The massive amount of data thereby generated was next interrogated to elucidate the
composition of cellular hierarchies. To this end, the researchers first classified
the leukemic cells based on their similarity to their normal bone marrow counterparts.
This analysis identified 6 malignant AML cell types (hematopoietic stem cell (HSC)-like,
progenitor-like, granulocyte-macrophage progenitor (GMP)-like, promonocyte-like, monocyte-like
and conventional dendritic cell-like), whose relative abundance markedly varied between
patient samples and correlated with the cellular morphology and surface phenotypes
of the tumor bulk as well as patient outcome. In a second step, the authors obtained
gene signatures for each of these AML cell types and used them to hierarchically cluster
the bulk expression profiles of 179 diagnostic AML samples from the cancer genome
Atlas. This strategy led the researchers to identify 7 different cellular clusters.
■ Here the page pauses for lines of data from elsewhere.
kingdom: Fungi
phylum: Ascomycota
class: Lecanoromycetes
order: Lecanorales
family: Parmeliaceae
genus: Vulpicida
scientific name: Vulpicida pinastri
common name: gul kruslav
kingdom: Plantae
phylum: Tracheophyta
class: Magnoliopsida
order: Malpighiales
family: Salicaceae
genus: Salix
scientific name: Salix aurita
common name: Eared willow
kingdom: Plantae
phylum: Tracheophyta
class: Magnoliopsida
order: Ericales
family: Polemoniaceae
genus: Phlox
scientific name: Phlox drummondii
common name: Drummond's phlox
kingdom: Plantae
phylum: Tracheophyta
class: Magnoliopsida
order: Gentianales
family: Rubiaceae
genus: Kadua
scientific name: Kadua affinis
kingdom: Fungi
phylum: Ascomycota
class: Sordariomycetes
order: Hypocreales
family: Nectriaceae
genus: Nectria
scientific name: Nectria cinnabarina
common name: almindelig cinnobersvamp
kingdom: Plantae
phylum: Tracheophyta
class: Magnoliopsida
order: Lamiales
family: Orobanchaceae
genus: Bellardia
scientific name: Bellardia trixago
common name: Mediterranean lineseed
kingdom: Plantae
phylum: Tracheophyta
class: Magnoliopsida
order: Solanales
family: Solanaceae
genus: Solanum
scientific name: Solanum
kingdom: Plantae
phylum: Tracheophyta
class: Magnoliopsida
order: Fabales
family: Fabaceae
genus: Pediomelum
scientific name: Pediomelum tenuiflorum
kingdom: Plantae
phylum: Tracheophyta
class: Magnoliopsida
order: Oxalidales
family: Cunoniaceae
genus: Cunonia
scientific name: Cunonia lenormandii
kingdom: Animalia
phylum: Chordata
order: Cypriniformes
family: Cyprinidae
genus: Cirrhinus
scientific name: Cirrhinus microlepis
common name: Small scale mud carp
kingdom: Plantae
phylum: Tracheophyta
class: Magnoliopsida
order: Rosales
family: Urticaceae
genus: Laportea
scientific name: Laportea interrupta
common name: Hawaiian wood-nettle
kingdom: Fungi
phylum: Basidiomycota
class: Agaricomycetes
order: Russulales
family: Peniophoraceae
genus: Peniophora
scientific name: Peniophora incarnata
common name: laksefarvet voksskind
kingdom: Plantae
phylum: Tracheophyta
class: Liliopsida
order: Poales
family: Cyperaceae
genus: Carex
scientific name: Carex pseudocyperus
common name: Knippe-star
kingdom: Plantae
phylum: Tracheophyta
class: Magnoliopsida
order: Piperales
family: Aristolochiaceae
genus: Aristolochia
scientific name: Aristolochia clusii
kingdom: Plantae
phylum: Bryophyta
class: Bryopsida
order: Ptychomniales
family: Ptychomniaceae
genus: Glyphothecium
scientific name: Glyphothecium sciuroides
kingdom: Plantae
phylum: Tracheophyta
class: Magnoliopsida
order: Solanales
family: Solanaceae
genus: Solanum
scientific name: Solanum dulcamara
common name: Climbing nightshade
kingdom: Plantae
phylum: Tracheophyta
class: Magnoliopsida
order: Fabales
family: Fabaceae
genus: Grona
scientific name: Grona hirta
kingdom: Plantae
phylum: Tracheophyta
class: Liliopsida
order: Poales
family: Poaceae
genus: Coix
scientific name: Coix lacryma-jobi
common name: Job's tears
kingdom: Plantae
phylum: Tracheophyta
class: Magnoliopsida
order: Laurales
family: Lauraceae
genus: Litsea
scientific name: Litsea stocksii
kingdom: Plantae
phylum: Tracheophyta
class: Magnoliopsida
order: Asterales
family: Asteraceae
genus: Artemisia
Most of them comprised leukemias characterized by the predominance of 1 specific cell
type (eg, progenitor-like), while another cluster included leukemias containing several
malignant cell types along the differentiation spectrum (ie, from the hematopoietic
stem cell-like to the myeloid-like type). Interestingly, each of these cell composition-based
clusters closely correlated with prototypic genetic lesions, thus suggesting that
genetics is an important force shaping the cellular composition in AML.
Lastly, the authors investigated in more depth 2 cell types at the opposite ends of
the differentiation spectrum, namely the HSC-like AML cells and the monocyte-like
cells. Confirming previous studies,
5
HSC-like cells were found to co-express stemness-related and myeloid-priming genes.
Monocyte-like cells, instead, expressed immunomodulatory factors and immunosuppressive
myeloid markers, and strongly inhibited T-cell activation in vitro (Fig. 1). Albeit
variable in abundance, myeloid-like cells were found in most of the AML samples analyzed,
thus suggesting that they may play important roles in shaping an immunosuppressive
microenvironment in the bone marrow. Functional studies will be necessary to extend
these observations and dissect the mechanisms by which myeloid-like AML cells contribute
to the development of the disease. Although it remains under debate whether T-cells
can interact with and eliminate leukemia stem cells (LSCs), it will be intriguing
to explore this scenario and verify whether the myeloid-like AML cells protect LSCs
from immune-mediated elimination. Along this line and supporting previous findings,
6
T-regulatory cells, a subset of T-cells endowed with immunosuppressive properties,
were decreased in bone marrow aspirates from AML patients. In light of these findings,
it is worth dissecting how myeloid-like AML cells affect the leukemic bone marrow
microenvironement and LSC niches. Last, but not least, it will be important to exploit
the technological advances developed by van Galen and colleagues to characterize preleukemic
clones as well as the heterogeneity at the LSC level.